Records:
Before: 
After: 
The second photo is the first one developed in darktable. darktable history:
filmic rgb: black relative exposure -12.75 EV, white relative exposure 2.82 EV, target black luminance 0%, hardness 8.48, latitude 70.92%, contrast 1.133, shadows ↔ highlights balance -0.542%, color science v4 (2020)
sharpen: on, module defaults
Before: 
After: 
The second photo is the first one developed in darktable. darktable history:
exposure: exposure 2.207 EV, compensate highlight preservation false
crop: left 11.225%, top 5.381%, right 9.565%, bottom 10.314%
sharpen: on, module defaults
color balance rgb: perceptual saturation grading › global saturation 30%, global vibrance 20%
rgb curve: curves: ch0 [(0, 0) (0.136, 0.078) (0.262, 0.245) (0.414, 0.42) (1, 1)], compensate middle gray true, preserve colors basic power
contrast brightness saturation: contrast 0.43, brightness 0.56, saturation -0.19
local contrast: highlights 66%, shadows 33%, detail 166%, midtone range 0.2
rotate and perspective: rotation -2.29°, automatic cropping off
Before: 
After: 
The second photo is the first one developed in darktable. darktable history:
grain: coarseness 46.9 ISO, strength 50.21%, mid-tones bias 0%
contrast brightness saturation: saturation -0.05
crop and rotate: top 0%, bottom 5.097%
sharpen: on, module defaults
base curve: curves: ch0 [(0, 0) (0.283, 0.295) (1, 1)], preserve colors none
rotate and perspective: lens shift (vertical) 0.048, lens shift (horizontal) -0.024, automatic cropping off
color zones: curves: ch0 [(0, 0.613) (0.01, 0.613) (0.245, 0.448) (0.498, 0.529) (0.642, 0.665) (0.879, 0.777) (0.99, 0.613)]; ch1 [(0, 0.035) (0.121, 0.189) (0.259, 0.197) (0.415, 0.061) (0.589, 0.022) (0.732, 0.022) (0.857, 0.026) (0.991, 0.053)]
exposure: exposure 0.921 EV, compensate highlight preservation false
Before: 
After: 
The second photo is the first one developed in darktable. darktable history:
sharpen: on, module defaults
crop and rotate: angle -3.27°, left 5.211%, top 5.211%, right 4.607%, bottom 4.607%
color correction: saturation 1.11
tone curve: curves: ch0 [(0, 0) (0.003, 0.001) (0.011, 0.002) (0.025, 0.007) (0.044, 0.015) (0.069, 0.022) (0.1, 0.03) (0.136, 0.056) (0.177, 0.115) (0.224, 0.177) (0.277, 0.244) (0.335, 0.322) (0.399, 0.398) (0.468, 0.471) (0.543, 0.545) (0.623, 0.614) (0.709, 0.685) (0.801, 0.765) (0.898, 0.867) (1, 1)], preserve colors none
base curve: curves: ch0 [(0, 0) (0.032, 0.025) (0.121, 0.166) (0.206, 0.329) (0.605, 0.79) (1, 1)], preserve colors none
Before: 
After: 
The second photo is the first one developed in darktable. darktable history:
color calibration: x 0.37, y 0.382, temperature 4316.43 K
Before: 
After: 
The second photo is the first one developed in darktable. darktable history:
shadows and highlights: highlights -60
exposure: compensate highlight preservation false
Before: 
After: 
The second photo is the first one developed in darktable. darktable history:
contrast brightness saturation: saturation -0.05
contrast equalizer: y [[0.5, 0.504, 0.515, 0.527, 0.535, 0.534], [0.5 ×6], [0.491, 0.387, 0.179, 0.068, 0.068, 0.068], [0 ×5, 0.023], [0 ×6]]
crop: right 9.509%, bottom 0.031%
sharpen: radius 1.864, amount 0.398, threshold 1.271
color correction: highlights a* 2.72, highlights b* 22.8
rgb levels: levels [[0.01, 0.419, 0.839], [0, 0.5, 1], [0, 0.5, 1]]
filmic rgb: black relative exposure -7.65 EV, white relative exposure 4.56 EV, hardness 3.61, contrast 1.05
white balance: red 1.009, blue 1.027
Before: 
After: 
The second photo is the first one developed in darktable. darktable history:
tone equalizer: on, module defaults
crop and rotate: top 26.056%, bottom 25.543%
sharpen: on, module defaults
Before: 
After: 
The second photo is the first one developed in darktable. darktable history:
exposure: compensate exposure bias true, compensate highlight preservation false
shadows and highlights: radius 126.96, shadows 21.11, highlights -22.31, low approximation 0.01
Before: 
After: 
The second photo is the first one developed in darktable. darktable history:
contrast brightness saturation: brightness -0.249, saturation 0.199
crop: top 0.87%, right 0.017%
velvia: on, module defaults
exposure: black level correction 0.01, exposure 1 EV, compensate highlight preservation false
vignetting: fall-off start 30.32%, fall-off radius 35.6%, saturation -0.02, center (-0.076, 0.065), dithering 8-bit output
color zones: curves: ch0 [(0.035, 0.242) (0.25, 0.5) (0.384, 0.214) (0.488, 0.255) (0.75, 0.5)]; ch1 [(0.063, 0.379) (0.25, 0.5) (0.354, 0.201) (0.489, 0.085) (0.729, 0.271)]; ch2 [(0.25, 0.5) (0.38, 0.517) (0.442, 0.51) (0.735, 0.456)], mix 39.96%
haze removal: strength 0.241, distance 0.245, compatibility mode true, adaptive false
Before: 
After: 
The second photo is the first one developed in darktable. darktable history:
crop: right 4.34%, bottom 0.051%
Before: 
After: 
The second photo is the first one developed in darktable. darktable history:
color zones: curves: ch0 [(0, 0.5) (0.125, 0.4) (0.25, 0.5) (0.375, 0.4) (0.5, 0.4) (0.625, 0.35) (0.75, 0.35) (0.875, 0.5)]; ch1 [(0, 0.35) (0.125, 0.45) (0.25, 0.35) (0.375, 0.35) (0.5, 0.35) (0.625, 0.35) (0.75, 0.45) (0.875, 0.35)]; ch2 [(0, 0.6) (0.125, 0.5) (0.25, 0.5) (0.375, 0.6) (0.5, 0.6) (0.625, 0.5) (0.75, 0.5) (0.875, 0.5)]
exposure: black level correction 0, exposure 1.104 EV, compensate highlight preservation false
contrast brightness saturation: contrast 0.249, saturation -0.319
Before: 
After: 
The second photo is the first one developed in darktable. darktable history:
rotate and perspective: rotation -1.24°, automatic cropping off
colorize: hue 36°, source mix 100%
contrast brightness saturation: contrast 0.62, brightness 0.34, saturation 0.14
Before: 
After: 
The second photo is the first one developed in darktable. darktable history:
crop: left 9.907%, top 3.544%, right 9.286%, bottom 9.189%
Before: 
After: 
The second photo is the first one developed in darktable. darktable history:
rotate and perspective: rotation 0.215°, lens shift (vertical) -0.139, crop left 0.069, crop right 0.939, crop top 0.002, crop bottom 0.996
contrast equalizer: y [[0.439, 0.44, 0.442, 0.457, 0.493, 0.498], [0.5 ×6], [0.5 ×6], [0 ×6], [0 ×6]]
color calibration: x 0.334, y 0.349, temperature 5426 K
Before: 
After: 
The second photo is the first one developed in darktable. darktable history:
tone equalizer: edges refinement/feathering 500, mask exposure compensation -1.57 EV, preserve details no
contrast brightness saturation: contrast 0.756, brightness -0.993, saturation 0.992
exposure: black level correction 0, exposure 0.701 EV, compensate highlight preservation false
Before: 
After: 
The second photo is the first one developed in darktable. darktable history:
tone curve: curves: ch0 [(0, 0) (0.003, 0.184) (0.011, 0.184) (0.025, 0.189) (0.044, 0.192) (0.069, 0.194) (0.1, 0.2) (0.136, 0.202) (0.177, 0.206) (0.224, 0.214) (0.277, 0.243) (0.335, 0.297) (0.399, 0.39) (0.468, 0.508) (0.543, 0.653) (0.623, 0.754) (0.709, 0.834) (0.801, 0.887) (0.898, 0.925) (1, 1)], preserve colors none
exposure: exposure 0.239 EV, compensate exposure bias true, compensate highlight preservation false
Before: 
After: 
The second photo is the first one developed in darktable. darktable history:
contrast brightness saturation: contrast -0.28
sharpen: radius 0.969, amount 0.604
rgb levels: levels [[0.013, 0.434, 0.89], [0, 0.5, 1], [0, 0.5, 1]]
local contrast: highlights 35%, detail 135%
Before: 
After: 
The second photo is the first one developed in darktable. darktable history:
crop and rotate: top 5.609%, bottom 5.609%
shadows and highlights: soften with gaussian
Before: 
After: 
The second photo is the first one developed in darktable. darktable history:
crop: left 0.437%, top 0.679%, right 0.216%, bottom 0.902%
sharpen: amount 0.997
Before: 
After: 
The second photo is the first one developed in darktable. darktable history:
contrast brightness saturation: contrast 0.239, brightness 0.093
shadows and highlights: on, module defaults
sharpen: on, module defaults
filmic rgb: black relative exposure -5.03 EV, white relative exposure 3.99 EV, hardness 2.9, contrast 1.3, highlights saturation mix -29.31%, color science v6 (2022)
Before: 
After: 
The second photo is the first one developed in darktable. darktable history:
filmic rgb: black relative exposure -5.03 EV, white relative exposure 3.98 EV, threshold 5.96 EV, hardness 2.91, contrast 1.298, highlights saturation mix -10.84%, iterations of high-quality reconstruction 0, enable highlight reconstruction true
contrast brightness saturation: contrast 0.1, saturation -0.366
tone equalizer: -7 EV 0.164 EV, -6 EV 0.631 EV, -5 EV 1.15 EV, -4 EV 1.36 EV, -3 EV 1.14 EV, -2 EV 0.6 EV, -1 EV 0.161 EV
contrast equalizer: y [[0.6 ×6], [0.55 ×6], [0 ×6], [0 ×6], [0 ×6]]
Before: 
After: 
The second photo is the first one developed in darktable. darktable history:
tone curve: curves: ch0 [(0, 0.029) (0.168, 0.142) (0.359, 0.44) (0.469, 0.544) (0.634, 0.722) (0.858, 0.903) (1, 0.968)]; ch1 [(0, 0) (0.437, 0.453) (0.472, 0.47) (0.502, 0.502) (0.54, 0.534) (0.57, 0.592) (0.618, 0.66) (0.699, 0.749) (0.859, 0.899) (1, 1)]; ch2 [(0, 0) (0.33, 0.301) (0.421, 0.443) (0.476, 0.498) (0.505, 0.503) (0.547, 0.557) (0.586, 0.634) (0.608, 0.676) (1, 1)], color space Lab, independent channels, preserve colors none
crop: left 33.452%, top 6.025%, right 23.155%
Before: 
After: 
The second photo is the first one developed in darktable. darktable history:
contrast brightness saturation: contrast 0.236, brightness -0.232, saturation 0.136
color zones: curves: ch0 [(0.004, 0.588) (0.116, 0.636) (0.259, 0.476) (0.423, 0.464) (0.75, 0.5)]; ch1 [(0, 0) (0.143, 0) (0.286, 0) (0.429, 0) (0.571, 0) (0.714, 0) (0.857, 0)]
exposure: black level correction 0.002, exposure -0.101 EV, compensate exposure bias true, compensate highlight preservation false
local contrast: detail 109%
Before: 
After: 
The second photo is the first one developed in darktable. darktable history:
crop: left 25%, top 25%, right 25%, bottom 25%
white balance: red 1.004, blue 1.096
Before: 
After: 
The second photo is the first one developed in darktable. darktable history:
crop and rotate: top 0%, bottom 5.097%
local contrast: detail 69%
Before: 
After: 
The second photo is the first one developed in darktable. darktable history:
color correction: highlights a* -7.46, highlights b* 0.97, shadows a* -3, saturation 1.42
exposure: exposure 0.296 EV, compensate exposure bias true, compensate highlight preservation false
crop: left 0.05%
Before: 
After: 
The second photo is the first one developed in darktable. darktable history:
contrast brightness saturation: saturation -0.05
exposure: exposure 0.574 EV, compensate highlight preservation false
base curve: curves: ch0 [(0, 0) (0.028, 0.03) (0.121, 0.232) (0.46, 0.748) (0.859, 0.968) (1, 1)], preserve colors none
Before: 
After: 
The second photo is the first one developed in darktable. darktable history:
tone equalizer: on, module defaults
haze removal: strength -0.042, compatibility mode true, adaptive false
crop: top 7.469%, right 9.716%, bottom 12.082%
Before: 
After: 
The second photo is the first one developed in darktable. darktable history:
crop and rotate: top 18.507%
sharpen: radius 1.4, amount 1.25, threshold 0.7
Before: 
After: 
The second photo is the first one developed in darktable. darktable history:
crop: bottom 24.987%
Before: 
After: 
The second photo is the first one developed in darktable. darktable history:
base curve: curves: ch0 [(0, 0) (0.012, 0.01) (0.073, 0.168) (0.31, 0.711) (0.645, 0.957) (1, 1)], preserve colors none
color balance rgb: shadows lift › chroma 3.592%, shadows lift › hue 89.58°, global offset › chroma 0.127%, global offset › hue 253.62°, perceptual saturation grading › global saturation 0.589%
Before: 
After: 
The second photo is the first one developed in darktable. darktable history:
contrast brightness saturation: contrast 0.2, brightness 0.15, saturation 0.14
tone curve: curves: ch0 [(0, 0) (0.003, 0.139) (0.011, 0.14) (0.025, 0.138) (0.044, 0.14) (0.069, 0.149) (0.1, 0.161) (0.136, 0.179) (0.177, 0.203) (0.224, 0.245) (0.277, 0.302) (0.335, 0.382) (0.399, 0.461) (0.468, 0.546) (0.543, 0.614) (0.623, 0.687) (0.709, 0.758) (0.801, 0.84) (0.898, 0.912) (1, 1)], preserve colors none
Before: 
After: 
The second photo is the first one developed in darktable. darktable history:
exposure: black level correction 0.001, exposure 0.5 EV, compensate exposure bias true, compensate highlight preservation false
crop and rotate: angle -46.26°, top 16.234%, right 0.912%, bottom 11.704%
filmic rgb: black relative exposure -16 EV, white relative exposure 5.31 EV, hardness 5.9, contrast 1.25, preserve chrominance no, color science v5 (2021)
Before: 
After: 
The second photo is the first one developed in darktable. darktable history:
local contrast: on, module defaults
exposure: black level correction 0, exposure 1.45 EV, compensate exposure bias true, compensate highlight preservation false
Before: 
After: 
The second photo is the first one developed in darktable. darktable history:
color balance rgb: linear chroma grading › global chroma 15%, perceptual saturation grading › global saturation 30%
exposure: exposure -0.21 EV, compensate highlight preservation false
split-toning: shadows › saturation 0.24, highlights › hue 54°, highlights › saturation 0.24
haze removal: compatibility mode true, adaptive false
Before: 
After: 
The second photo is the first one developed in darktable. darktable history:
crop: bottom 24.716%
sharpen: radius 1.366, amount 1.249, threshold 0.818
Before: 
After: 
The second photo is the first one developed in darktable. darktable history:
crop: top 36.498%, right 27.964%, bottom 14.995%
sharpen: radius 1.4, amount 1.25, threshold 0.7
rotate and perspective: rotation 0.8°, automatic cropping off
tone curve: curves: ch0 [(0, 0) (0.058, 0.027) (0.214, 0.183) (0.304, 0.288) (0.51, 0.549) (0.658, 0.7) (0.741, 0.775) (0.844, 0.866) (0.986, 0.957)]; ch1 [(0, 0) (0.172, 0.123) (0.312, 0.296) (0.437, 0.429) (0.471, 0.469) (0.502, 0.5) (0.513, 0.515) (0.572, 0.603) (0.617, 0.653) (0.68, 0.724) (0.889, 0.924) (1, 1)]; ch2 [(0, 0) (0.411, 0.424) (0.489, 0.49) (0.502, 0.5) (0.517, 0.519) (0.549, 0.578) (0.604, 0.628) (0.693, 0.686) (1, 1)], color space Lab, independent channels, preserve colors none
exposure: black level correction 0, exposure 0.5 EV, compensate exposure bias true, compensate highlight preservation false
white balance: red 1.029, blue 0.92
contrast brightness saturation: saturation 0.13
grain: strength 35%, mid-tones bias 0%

# WHAT IS BEING ASKED
Rewrite the rows from the start of the records through the line that contains "rotate and perspective: rotation -2.29°, automatic" as a numbered list, leaving out any blank lines.

# COMPLETE RESPONSE
1. Before: 
2. After: 
3. The second photo is the first one developed in darktable. darktable history:
4. filmic rgb: black relative exposure -12.75 EV, white relative exposure 2.82 EV, target black luminance 0%, hardness 8.48, latitude 70.92%, contrast 1.133, shadows ↔ highlights balance -0.542%, color science v4 (2020)
5. sharpen: on, module defaults
6. Before: 
7. After: 
8. The second photo is the first one developed in darktable. darktable history:
9. exposure: exposure 2.207 EV, compensate highlight preservation false
10. crop: left 11.225%, top 5.381%, right 9.565%, bottom 10.314%
11. sharpen: on, module defaults
12. color balance rgb: perceptual saturation grading › global saturation 30%, global vibrance 20%
13. rgb curve: curves: ch0 [(0, 0) (0.136, 0.078) (0.262, 0.245) (0.414, 0.42) (1, 1)], compensate middle gray true, preserve colors basic power
14. contrast brightness saturation: contrast 0.43, brightness 0.56, saturation -0.19
15. local contrast: highlights 66%, shadows 33%, detail 166%, midtone range 0.2
16. rotate and perspective: rotation -2.29°, automatic cropping off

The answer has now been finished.